From couples who have been dancing since the very beginning of the ball to students who have just moved to Asheville, the Old Farmer’s Ball gives everyone the opportunity to take part in traditional dance.
“I loved the old-timey feel of it,” said Jake Aschenbrenner, a senior religious studies student at UNC Asheville. “It was fun to partner dance. I feel like partner dancing is almost a lost art in a way.”
The Old Farmer’s Ball also helps to formulate connections within the Asheville community.
“I’ve realized I really thrive on connections with people and contra gives me that ability to connect with so many, whether it’s a full conversation or just meaningful eye contact and a quick swing,” said Katie Houston, a senior environmental studies student at UNCA. “I’m just so genuinely and wholly happy when I’m dancing.”
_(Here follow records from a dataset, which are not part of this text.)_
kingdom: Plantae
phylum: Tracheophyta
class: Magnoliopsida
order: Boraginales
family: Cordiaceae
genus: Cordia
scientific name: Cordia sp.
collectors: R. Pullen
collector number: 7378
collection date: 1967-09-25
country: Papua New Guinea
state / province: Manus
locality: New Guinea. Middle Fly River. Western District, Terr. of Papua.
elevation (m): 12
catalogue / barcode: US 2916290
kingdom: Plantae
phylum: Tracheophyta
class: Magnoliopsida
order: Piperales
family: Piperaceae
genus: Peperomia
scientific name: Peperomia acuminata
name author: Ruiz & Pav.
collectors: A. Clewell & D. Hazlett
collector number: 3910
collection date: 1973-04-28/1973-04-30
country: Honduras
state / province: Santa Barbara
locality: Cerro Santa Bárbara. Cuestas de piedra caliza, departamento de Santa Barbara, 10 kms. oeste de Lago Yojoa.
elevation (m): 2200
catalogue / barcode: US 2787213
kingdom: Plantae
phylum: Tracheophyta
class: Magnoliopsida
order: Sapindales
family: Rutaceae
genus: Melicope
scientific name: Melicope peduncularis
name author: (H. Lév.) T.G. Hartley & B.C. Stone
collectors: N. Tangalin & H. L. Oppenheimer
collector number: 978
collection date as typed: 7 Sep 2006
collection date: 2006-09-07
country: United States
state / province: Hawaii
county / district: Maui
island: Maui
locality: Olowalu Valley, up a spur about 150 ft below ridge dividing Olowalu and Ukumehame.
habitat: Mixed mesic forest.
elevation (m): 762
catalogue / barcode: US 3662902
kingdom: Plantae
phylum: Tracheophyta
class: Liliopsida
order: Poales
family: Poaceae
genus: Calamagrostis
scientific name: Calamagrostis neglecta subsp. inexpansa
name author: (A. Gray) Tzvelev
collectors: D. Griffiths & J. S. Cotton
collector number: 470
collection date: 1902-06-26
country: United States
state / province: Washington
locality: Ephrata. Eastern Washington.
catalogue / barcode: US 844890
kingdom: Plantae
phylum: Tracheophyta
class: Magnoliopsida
Ultimately, the Old Farmer’s Ball hopes to not only establish a community maintaining traditional dance and music, but also provides a source of kinship for those who attend. Allen said he wants it be a place where dancers can be comfortable and develop their skills.
“It’s physical, social, and spiritual and I think we’re all healthier when we have a balance,” Thompson said. “It’s been important to me and I want to be involved because I see the next generation of dancers and musicians coming up and I want to make sure that world is still there for them.”